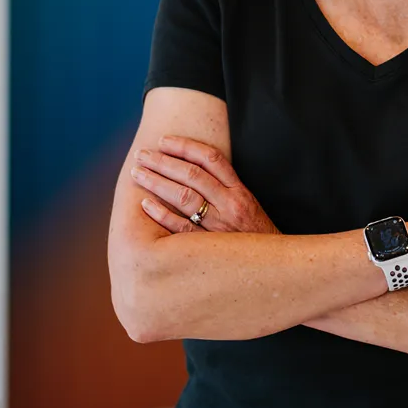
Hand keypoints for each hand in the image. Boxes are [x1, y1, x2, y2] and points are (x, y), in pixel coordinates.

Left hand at [131, 135, 278, 234]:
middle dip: (164, 162)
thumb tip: (191, 168)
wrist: (269, 265)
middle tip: (142, 155)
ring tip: (137, 174)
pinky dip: (162, 215)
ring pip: (184, 197)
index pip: (211, 159)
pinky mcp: (209, 247)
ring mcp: (219, 226)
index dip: (186, 147)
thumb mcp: (247, 204)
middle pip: (193, 175)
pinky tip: (146, 204)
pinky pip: (182, 228)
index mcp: (239, 190)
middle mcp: (230, 204)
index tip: (164, 141)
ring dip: (157, 182)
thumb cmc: (253, 233)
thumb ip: (224, 187)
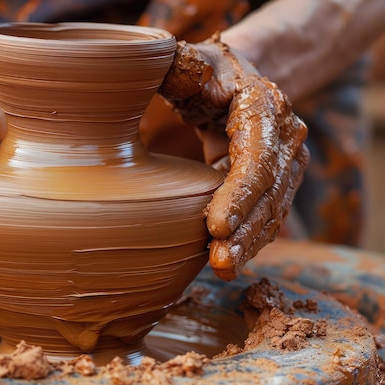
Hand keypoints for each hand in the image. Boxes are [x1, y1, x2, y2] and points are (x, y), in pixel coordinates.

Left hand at [158, 34, 309, 280]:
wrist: (236, 80)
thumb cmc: (206, 72)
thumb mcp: (190, 62)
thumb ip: (176, 68)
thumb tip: (154, 73)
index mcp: (264, 106)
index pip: (257, 157)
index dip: (239, 194)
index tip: (216, 226)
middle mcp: (284, 136)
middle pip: (269, 192)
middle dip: (245, 231)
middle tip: (219, 262)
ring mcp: (285, 162)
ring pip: (271, 209)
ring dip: (249, 243)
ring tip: (223, 268)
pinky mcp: (275, 181)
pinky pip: (266, 215)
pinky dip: (250, 239)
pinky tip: (230, 259)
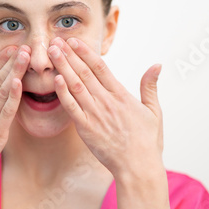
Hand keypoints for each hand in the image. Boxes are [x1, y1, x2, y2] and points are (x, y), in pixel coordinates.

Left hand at [47, 37, 163, 177]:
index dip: (85, 52)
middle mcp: (106, 101)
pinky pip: (72, 108)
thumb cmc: (147, 141)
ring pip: (75, 85)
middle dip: (68, 55)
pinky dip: (63, 93)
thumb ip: (150, 86)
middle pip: (84, 72)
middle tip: (55, 41)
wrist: (138, 167)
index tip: (74, 41)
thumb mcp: (153, 111)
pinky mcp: (86, 128)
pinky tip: (55, 79)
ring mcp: (95, 114)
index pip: (100, 67)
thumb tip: (157, 65)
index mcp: (121, 95)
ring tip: (52, 53)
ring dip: (62, 67)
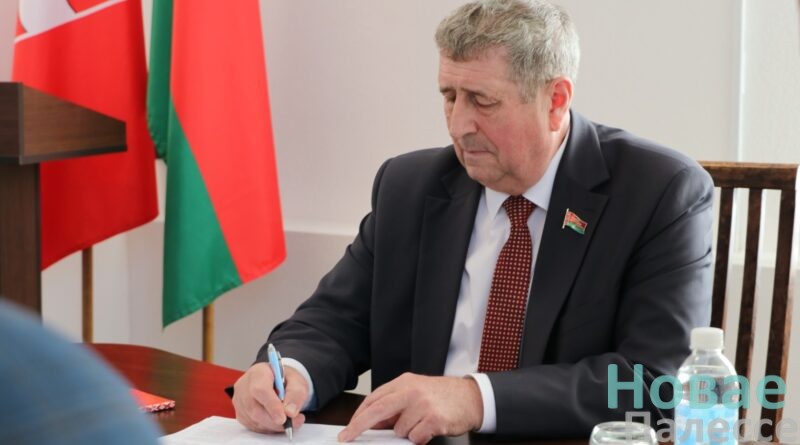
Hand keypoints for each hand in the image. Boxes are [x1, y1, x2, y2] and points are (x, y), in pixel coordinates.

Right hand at [232, 362, 307, 432]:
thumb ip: (296, 395)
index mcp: (258, 373)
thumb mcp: (297, 382)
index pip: (260, 390)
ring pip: (254, 420)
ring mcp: (240, 401)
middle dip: (274, 420)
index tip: (283, 418)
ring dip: (273, 425)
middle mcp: (244, 386)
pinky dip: (268, 428)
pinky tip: (276, 420)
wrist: (277, 381)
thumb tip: (290, 412)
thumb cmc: (285, 380)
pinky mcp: (241, 414)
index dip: (272, 406)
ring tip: (288, 420)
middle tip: (291, 423)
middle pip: (254, 409)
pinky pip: (254, 426)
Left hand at [338, 373, 482, 443]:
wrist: (472, 398)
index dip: (359, 415)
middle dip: (359, 425)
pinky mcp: (434, 419)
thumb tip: (373, 423)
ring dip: (407, 433)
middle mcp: (412, 390)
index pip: (375, 398)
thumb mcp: (416, 393)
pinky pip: (415, 437)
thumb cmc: (443, 396)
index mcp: (405, 382)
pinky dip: (420, 438)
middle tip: (349, 437)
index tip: (349, 428)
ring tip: (422, 424)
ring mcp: (423, 404)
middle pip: (377, 409)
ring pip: (399, 430)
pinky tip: (430, 429)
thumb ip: (395, 405)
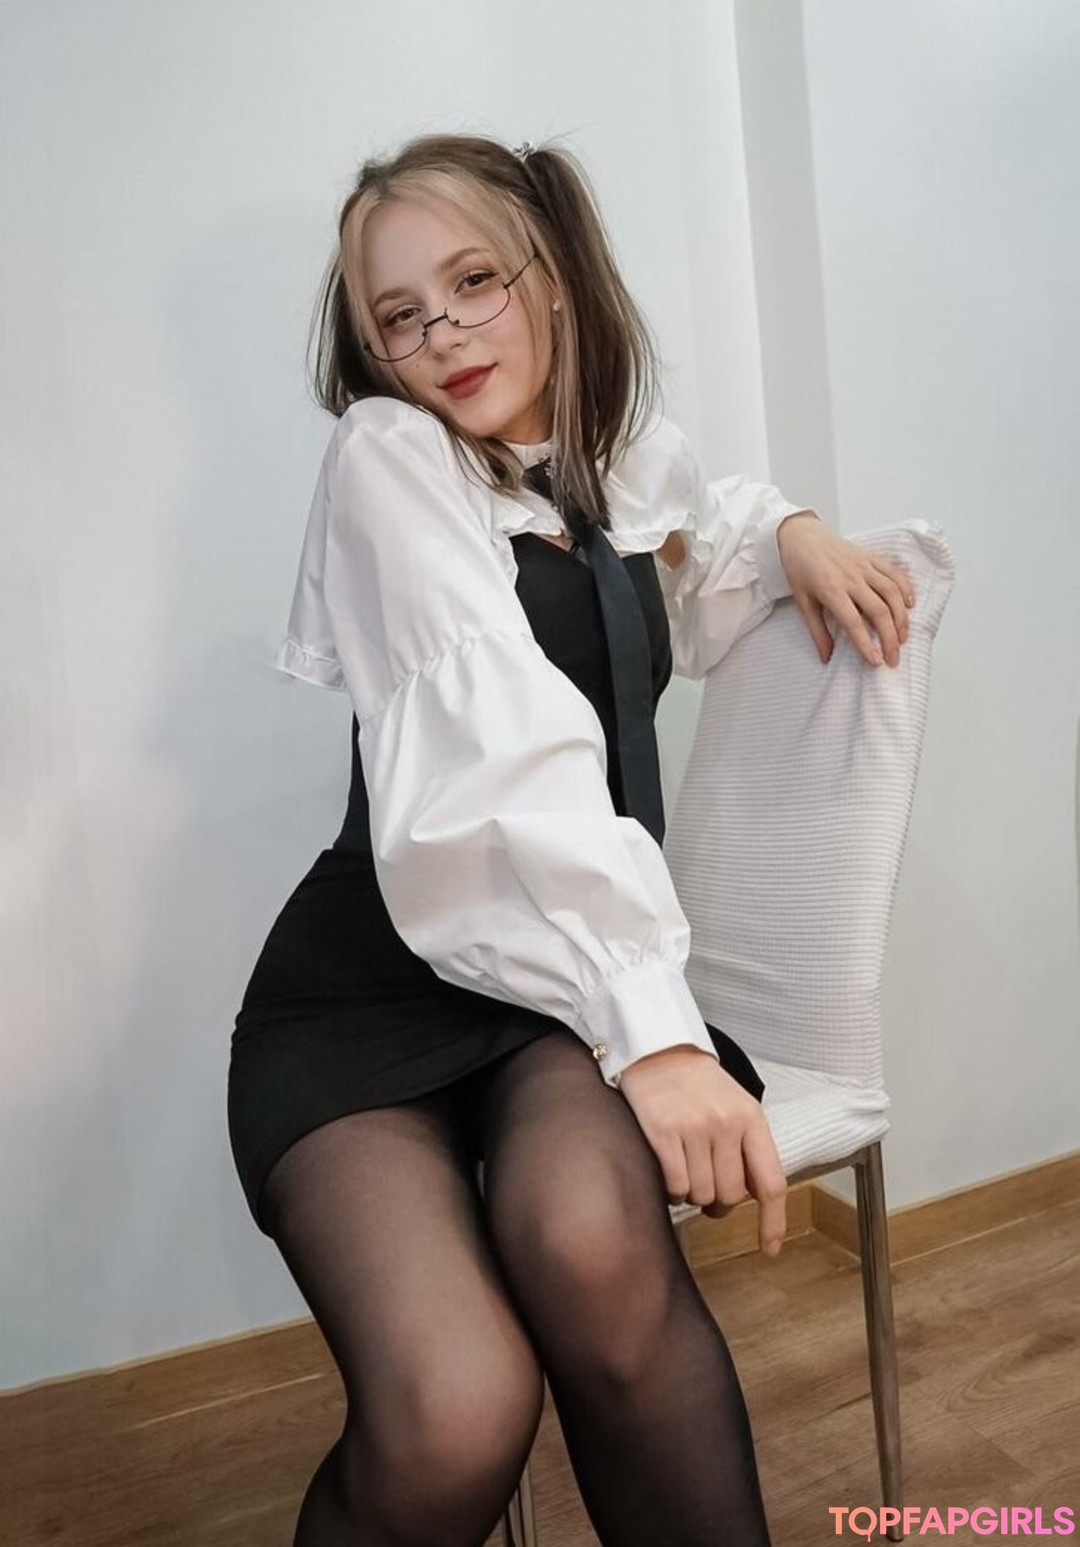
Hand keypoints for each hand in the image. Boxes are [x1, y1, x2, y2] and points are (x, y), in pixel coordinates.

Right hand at [618, 1046, 786, 1256]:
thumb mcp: (738, 1106)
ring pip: (700, 1194)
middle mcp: (725, 1124)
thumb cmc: (698, 1083)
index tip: (771, 1248)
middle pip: (729, 1196)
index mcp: (751, 1119)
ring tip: (685, 1170)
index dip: (773, 1221)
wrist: (658, 1049)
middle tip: (707, 1189)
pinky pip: (674, 1185)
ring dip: (691, 1194)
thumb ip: (750, 1147)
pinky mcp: (662, 1131)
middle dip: (718, 1203)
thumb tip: (759, 1197)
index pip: (771, 1182)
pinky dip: (671, 1190)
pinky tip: (669, 1172)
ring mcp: (693, 1127)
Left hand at [776, 513, 915, 668]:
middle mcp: (851, 579)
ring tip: (903, 637)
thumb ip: (817, 631)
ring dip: (901, 618)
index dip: (866, 644)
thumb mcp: (803, 603)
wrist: (801, 536)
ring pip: (892, 593)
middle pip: (879, 611)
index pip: (853, 623)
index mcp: (831, 591)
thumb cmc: (799, 570)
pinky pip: (894, 573)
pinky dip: (906, 589)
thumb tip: (826, 657)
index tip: (875, 662)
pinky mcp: (871, 557)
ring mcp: (864, 566)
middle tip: (893, 658)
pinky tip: (910, 605)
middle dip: (890, 638)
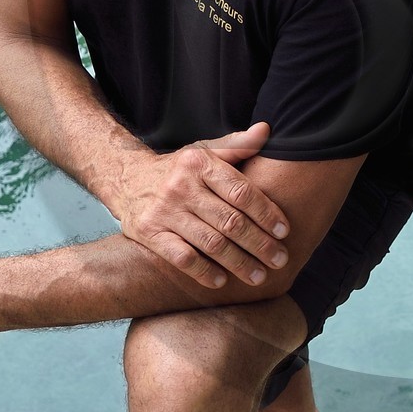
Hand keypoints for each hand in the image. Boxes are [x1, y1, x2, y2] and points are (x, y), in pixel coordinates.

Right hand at [107, 121, 291, 290]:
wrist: (127, 180)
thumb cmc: (178, 169)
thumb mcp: (204, 151)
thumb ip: (237, 145)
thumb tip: (267, 130)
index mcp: (199, 164)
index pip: (241, 192)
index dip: (266, 213)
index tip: (284, 231)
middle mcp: (181, 186)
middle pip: (230, 221)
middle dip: (260, 244)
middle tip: (280, 260)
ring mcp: (164, 211)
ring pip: (210, 243)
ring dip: (239, 263)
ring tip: (259, 277)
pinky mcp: (149, 233)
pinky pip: (181, 258)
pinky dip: (203, 272)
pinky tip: (221, 281)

________________

■ **Problem details**: From the line with "pinky pip: (674, 1185)" through the last line of the entries above, transcribe everything exactly, both ends included, but not the pictures.

■ **Output for this task**:
pinky pip: (674, 1185)
ring dip: (691, 1194)
thumb ip: (750, 1147)
pinky mcp: (662, 1131)
middle dip: (718, 1203)
thumb tip: (759, 1197)
index pip: (771, 1182)
pinky dip: (671, 1190)
pinky tip: (669, 1172)
ring mcp: (693, 1127)
Left hand at [776, 513, 915, 668]:
middle mcp: (851, 579)
ring tip: (903, 637)
thumb ip: (817, 631)
ring dip: (901, 618)
index dip: (866, 644)
thumb mcp: (803, 603)
wrist: (801, 536)
ring pip: (892, 593)
middle pip: (879, 611)
index pip: (853, 623)
index mcp: (831, 591)
thumb cmc: (799, 570)
pinky pip: (894, 573)
pinky dip: (906, 589)
thumb tip: (826, 657)
index tip: (875, 662)
pinky mcp: (871, 557)
ring mcp: (864, 566)
middle tip: (893, 658)
pinky tip: (910, 605)
middle dip: (890, 638)
Hand keypoints for each hand in the image. Boxes are [x1, y1, x2, y2] and points are (x, y), in pixel coordinates.

Right hand at [107, 121, 291, 290]:
wrist: (127, 180)
thumb cmc: (178, 169)
thumb mcp: (204, 151)
thumb ip: (237, 145)
thumb tip: (267, 130)
index mcp: (199, 164)
index pip: (241, 192)
index dip: (266, 213)
index tip: (284, 231)
middle mcp: (181, 186)
middle pip: (230, 221)
middle dip: (260, 244)
middle tip: (280, 260)
ring mcp: (164, 211)
ring pip: (210, 243)
ring dip: (239, 263)
ring tip: (259, 277)
pinky mcp: (149, 233)
pinky pip: (181, 258)
pinky dip: (203, 272)
pinky tip: (221, 281)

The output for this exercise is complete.